Events take a mildly outlandish turn when the plane’s injured pilot, the youthful Rudi, parachutes to safety and inevitably adopts Fortress Caparetto as a hideout, but this ultimately only serves to reinforce the increasingly blurred loyalties faced by the youngsters. Finding themselves duty-bound to care for the “enemy” pilot while keeping him permanently under guard, they forge a relationship with him that, in many ways, is closer than their relationships with their own indifferent parents. And the book’s intriguing moral dilemma becomes apparent: when the simple, partisan certainties of war are reduced to the most intimate, personal level of contact (and there are surely few more personal levels than co-habiting with your enemy in a tiny, underground bunker in a Tyneside garden) then were is your morality to be found, and how is your sense of responsibility compromised? In addition to being a thrilling depiction of adolescent disconnect, resourcefulness and comradeship, The Machine Gunners explores this conundrum with sensitivity, charm and brutally dogged candour.

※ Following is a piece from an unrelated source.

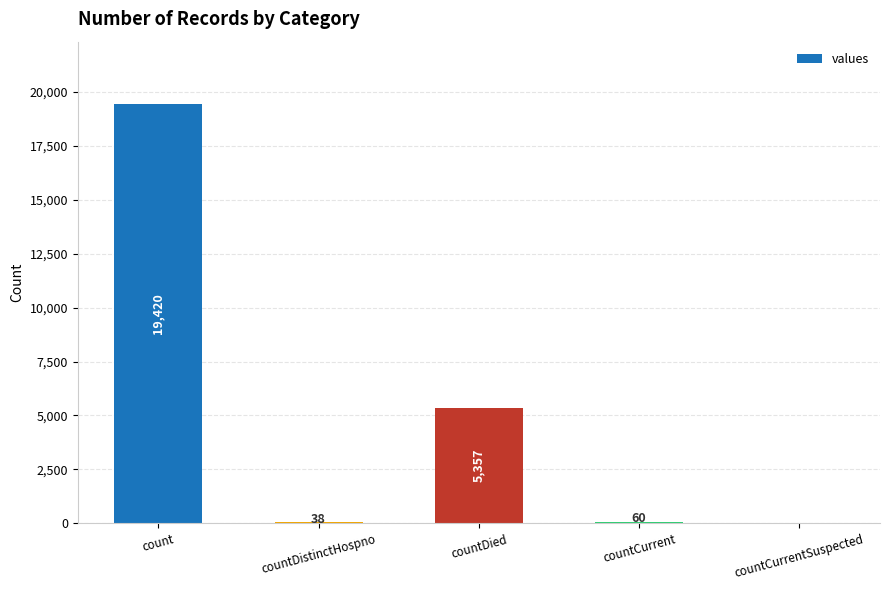

How many data points does each series have?

5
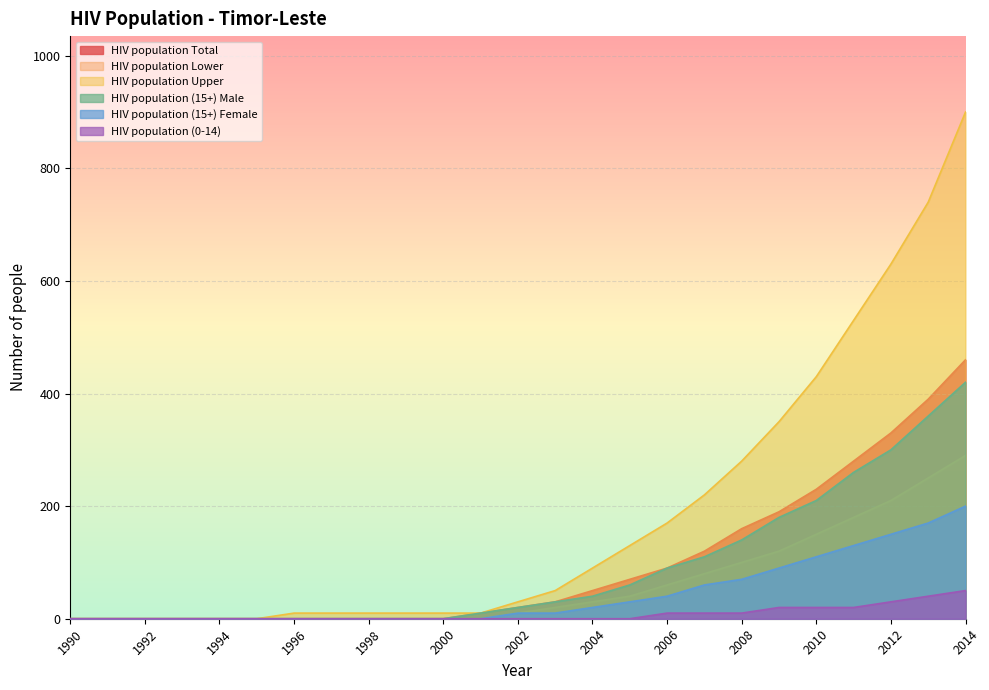

What is the difference between the second highest and second lowest values in the HIV population (0-14) series?

40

POINT OF ORDER: Robert Westall was born and raised in North Shields, and Garmouth is a fictionalised version of the real-life Tynemouth. The 1983 BBC1 adaptation remains criminally unavailable on DVD, but it was filmed in Gateshead, partly on the childhood street of my friend and frequent collaborator Andrew T. Smith. Although (God help me) this happened before he was born. He recently discovered these photographs of the filming in the collection of his late Uncle Harry:

MUSTINESS REPORT: 2/10. My 1985 edition is, disappointingly, as fresh as a daisy. Only a couple of months underground with an injured German pilot, unable to bathe or even change out of his flying uniform, would add an acceptable level of must.